WORK REQUIRED:
Your answer should be the lines of the listing that contain the word "landowners".

MATERIAL FOR THIS EXERCISE:
--- START ---

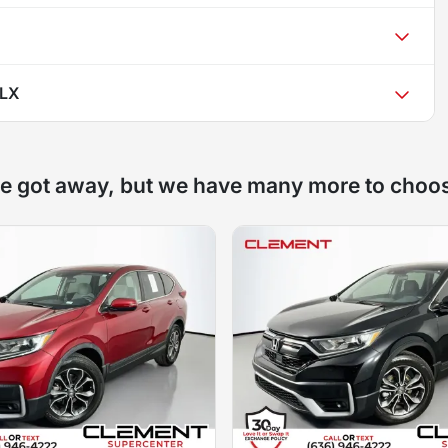
 LX
e got away, but we have many more to choo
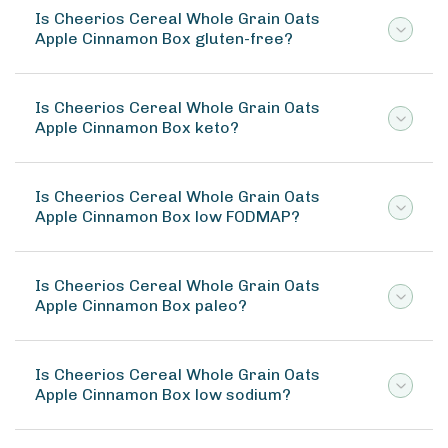
Is Cheerios Cereal Whole Grain Oats
Apple Cinnamon Box gluten-free?
Is Cheerios Cereal Whole Grain Oats
Apple Cinnamon Box keto?
Is Cheerios Cereal Whole Grain Oats
Apple Cinnamon Box low FODMAP?
Is Cheerios Cereal Whole Grain Oats
Apple Cinnamon Box paleo?
Is Cheerios Cereal Whole Grain Oats
Apple Cinnamon Box low sodium?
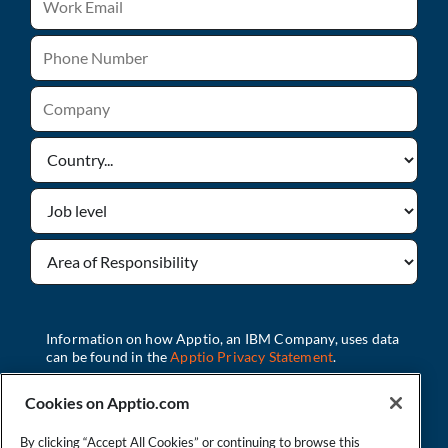
Cookies on Apptio.com
By clicking “Accept All Cookies” or continuing to browse this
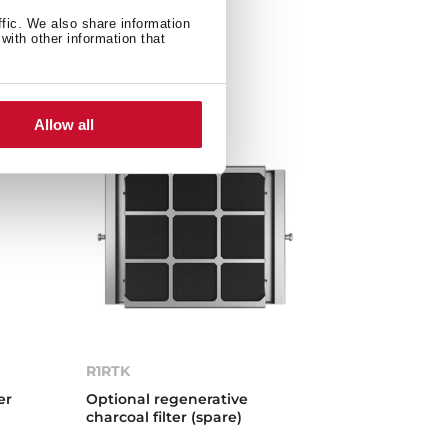
ffic. We also share information
with other information that
Allow all
R1RTK
er
Optional regenerative
charcoal filter (spare)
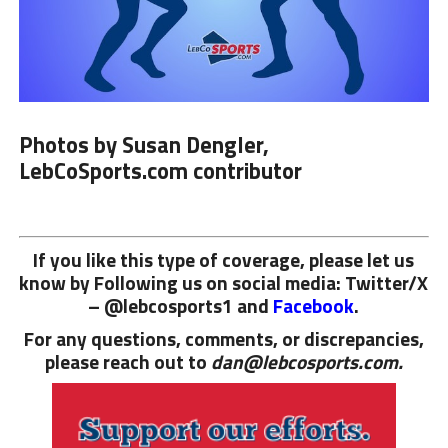
Photos by Susan Dengler,
LebCoSports.com contributor
If you like this type of coverage, please let us
know by Following us on social media: Twitter/X
– @lebcosports1 and
Facebook
.
For any questions, comments, or discrepancies,
please reach out to
dan@lebcosports.com.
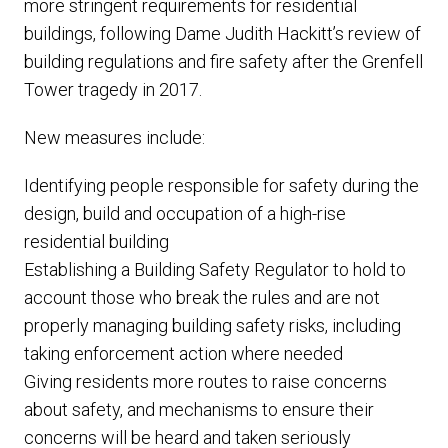
more stringent requirements for residential
buildings, following Dame Judith Hackitt’s review of
building regulations and fire safety after the Grenfell
Tower tragedy in 2017.
New measures include:
Identifying people responsible for safety during the
design, build and occupation of a high-rise
residential building
Establishing a Building Safety Regulator to hold to
account those who break the rules and are not
properly managing building safety risks, including
taking enforcement action where needed
Giving residents more routes to raise concerns
about safety, and mechanisms to ensure their
concerns will be heard and taken seriously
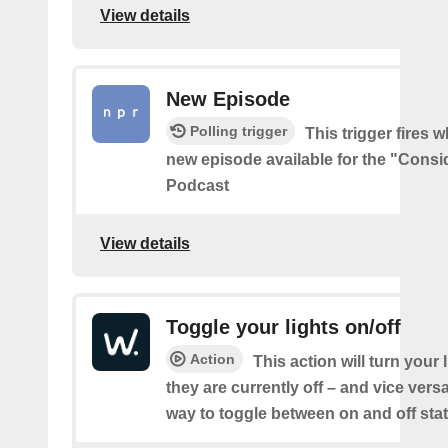
View details
New Episode
Polling trigger
This trigger fires w
new episode available for the "Consi
Podcast
View details
Toggle your lights on/off
Action
This action will turn your l
they are currently off – and vice vers
way to toggle between on and off sta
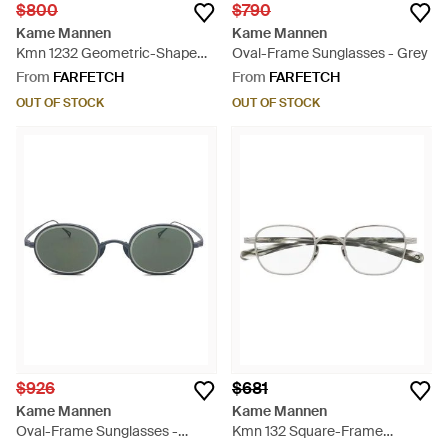
$800
$790
Kame Mannen
Kame Mannen
Kmn 1232 Geometric-Shape
Oval-Frame Sunglasses - Grey
Sunglasses - Black
From
FARFETCH
From
FARFETCH
OUT OF STOCK
OUT OF STOCK
$926
$681
Kame Mannen
Kame Mannen
Oval-Frame Sunglasses -
Kmn 132 Square-Frame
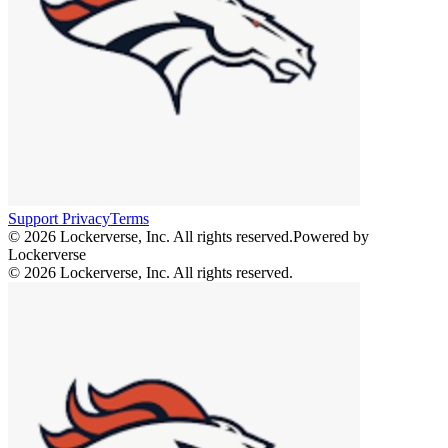
Support
Privacy
Terms
© 2026 Lockerverse, Inc. All rights reserved.
Powered by
Lockerverse
© 2026 Lockerverse, Inc. All rights reserved.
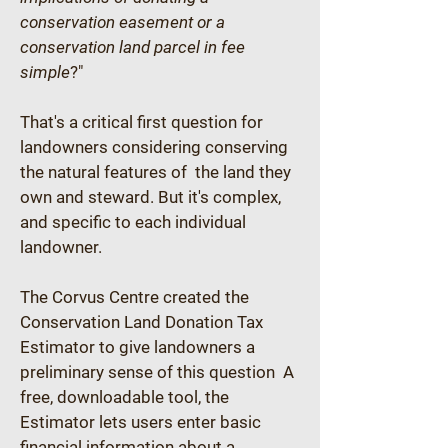
conservation easement or a 
conservation land parcel in fee 
simple
?"
That's a critical first question for 
landowners considering conserving 
the natural features of  the land they 
own and steward. But it's complex, 
and specific to each individual 
landowner.
The Corvus Centre created the 
Conservation Land Donation Tax 
Estimator to give landowners a 
preliminary sense of this question  A 
free, downloadable tool, the 
Estimator lets users enter basic 
financial information about a 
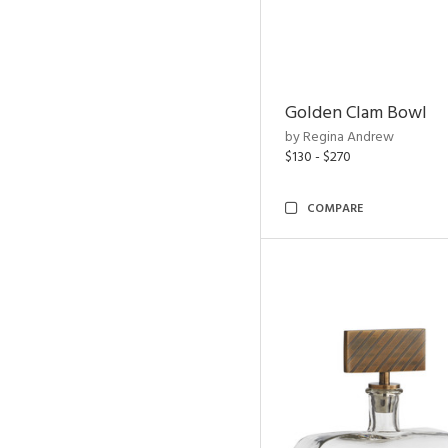
Golden Clam Bowl
by Regina Andrew
$130 - $270
COMPARE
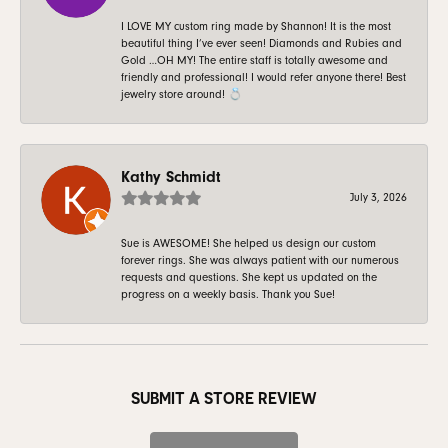
I LOVE MY custom ring made by Shannon! It is the most
beautiful thing I’ve ever seen! Diamonds and Rubies and
Gold …OH MY! The entire staff is totally awesome and
friendly and professional! I would refer anyone there! Best
jewelry store around! 💍
Kathy Schmidt
July 3, 2026
Sue is AWESOME! She helped us design our custom
forever rings. She was always patient with our numerous
requests and questions. She kept us updated on the
progress on a weekly basis. Thank you Sue!
SUBMIT A STORE REVIEW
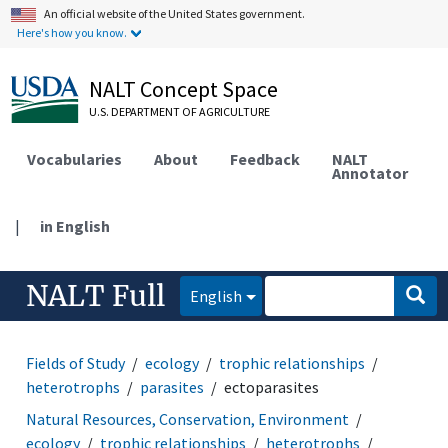
An official website of the United States government.
Here's how you know.
NALT Concept Space
U.S. DEPARTMENT OF AGRICULTURE
Vocabularies
About
Feedback
NALT
Annotator
|
in English
NALT Full
English
Fields of Study
ecology
trophic relationships
heterotrophs
parasites
ectoparasites
Natural Resources, Conservation, Environment
ecology
trophic relationships
heterotrophs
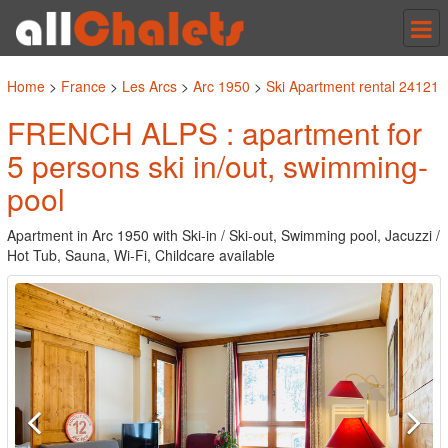
Tog
nav
Home
>
France
>
Les Arcs
>
Arc 1950
>
Ski Apartment rental 24121
FRENCH ALPS : apartment for
5 persons ski in/out, swimming-
pool
Apartment in Arc 1950 with Ski-in / Ski-out, Swimming pool, Jacuzzi /
Hot Tub, Sauna, Wi-Fi, Childcare available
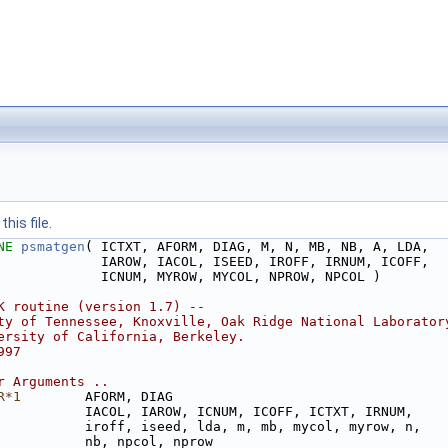
his file.
NE 
psmatgen
( ICTXT, AFORM, DIAG, M, N, MB, NB, A, LDA,
             IAROW, IACOL, ISEED, IROFF, IRNUM, ICOFF,
             ICNUM, MYROW, MYCOL, NPROW, NPCOL )
K routine (version 1.7) --
ty of Tennessee, Knoxville, Oak Ridge National Laborator
ersity of California, Berkeley.
997
r Arguments ..
R*1
        AFORM, DIAG
           IACOL, IAROW, ICNUM, ICOFF, ICTXT, IRNUM,
           iroff, iseed, lda, m, mb, mycol, myrow, n,
           nb, npcol, nprow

--- END ---

EXERCISE OUTPUT:
landowners considering conserving 
Estimator to give landowners a 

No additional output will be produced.